View Full Version : Chinese characters in PHP

04-13-2012, 08:50 AM
Client page:

<meta http-equiv="Catchup Scheduler" content="text/html; charset=UTF-8">

<form action="next.php" method="POST" >
<input type="text" name="programme_name"></br>
<input type="submit">
Server page:

$name = $_POST['programme_name'];

mysql_query("SET character_set_client=utf8",$con);
mysql_query("SET character_set_connection=utf8", $con);
mysql_query("SET character_set_results=utf8", $con);

$query = "Select * from programme where Programme_name Like '%".$name."'";
Problem is even if there is that chinese text in the database results is ZERO(none). If I print the POST value $name it displays the correct text with the chinese characters.

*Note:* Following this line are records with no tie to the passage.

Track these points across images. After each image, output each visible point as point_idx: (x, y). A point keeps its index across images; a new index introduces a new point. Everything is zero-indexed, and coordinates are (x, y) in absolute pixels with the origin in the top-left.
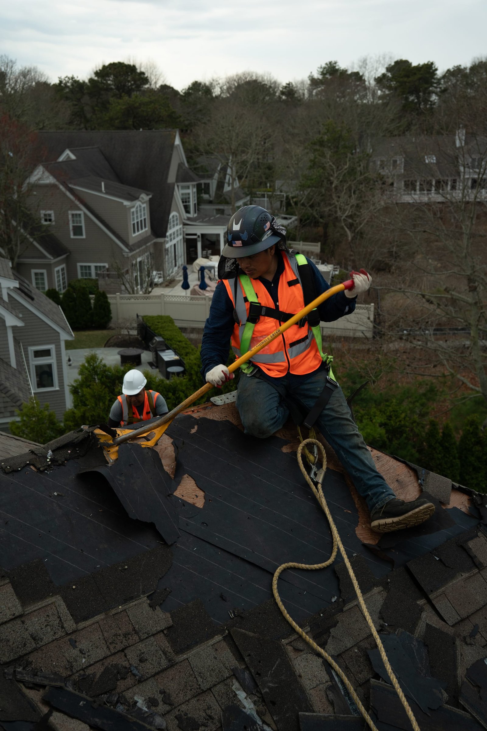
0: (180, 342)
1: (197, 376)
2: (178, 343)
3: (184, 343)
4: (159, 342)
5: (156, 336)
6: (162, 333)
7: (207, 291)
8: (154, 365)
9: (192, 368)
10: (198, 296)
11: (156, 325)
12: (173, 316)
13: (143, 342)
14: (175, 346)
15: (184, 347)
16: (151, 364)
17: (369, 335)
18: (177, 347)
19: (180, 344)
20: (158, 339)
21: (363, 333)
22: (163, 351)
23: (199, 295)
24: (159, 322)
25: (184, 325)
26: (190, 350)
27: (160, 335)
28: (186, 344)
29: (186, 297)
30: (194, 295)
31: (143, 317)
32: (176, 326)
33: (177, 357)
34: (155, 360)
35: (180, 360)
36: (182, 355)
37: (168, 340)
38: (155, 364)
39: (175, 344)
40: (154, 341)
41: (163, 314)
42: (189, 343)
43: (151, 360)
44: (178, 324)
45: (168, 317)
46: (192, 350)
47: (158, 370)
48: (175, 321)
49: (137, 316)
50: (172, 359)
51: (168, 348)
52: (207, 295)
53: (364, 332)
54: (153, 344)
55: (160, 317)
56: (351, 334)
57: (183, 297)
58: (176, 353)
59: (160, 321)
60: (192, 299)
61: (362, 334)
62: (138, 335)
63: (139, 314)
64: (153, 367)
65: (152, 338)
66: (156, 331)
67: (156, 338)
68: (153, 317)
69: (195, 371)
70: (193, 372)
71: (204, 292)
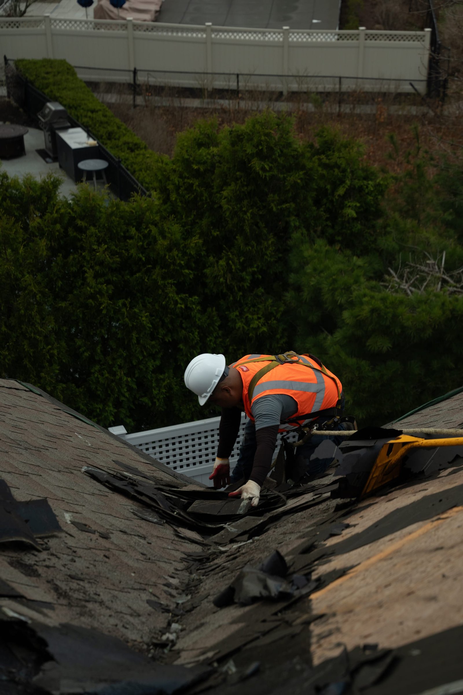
0: (93, 111)
1: (178, 194)
2: (89, 114)
3: (100, 113)
4: (56, 112)
5: (49, 101)
6: (58, 94)
7: (126, 9)
8: (49, 157)
9: (168, 179)
10: (109, 21)
11: (44, 78)
12: (72, 61)
13: (21, 110)
14: (85, 120)
15: (101, 123)
16: (43, 154)
17: (422, 88)
18: (90, 123)
19: (94, 115)
20: (52, 106)
21: (411, 85)
22: (65, 129)
23: (112, 18)
24: (47, 73)
25: (94, 77)
26: (115, 128)
27: (55, 99)
28: (105, 116)
29: (86, 22)
30: (100, 18)
31: (18, 62)
32: (81, 81)
33: (92, 142)
34: (50, 145)
35: (99, 146)
36: (101, 137)
37: (70, 108)
38: (51, 154)
39: (86, 116)
40: (47, 111)
41: (51, 57)
42: (110, 113)
43: (42, 146)
44: (83, 76)
45: (63, 62)
46: (119, 128)
47: (57, 165)
48: (76, 70)
49: (6, 60)
50: (85, 145)
51: (74, 125)
52: (129, 18)
53: (413, 83)
54: (44, 117)
55: (48, 63)
56: (392, 88)
57: (81, 22)
58: (90, 134)
59: (50, 70)
60: (97, 26)
61: (410, 87)
62: (9, 96)
63: (8, 57)
64: (48, 159)
65: (43, 105)
66: (46, 91)
67: (49, 104)
68: (35, 62)
69: (174, 184)
70: (170, 187)
71: (123, 14)
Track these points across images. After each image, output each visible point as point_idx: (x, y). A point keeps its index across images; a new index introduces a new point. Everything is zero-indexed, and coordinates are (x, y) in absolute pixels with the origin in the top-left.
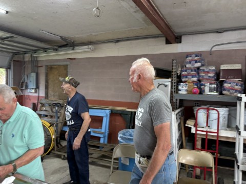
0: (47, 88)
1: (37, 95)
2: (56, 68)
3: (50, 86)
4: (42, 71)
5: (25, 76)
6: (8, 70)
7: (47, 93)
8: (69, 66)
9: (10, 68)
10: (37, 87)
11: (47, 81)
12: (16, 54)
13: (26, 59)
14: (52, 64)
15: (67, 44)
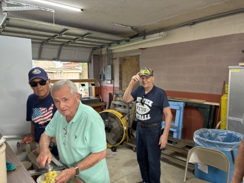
0: (121, 79)
1: (112, 85)
2: (129, 59)
3: (123, 77)
4: (117, 63)
5: (103, 68)
6: (90, 64)
7: (121, 84)
8: (140, 57)
9: (90, 62)
10: (113, 79)
11: (121, 73)
12: (95, 49)
13: (104, 53)
14: (125, 55)
15: (139, 34)
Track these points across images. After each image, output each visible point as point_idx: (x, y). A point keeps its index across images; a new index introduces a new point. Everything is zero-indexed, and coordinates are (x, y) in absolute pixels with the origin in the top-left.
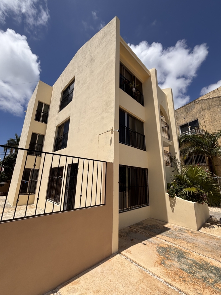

but if i store it in a variable, such as:

$name= "valuevalue ( 官话 )";
$query = "Select * from programme where Programme_name Like '%".$name."'";
It produces results. how could this be, in POST it doesn't but static value declaration it does? My OS is XP SP3.

Is there a problem in the "internal" representation of chinese characters if it is in POST? Do I need to set something in my OS to support chinese representation?

04-13-2012, 12:58 PM
The problem is your encoding - both in the page and the mysql collation. You need to use utf8 for both. This opens up a minefield of problems as I recently found out when having to switch to utf8 for a project.

Using notepad++ you need to encode your html as utf8 without bom yet still encode the pho files as ansii whilst everything going in and out of the database needs to be utf8. Confused? You're not the only one. To make matters worse I found that pages on my system would output different characters to the pages on the live webserver which then made it pretty much impossible for me to develop the code locally before uploading.

Fou-Lu is far better with this stuff than me and recently got me out of a very big hole regarding this stuff so you may be best waiting for further advice from them.

04-13-2012, 06:53 PM
Yeah php doesn't natively support unicode, and it won't until version 6.

I'd visually compare each of these queries. Write one query with the characters explicitly in it (the one that works), and call it $query1. Then write another one that takes the $_POST and call it $query2. Evaluate each of the characters within them. I'll make a table (with poor standards :P):

$query1 = 'cat'; // put your queries here.
$query2 = 'mouse';

$iMaxLength = max(strlen($query1), strlen($query2));

print '<table border="1">';
for ($i = 0; $i < $iMaxLength; ++$i)
$cl = isset($query1[$i]) ? $query1[$i] : null;
$cr = isset($query2[$i]) ? $query2[$i] : null;
printf('<tr><td>%1$s</td><td>%3$s</td><td>%2$d</td><td>%4$d</td></tr>', $cl, ord($cl), $cr, ord($cr));
print '</table>';

Do the last two columns match row by row? Another good thing to try is to use mb_strlen instead of strlen in the max test to see if it provides different results.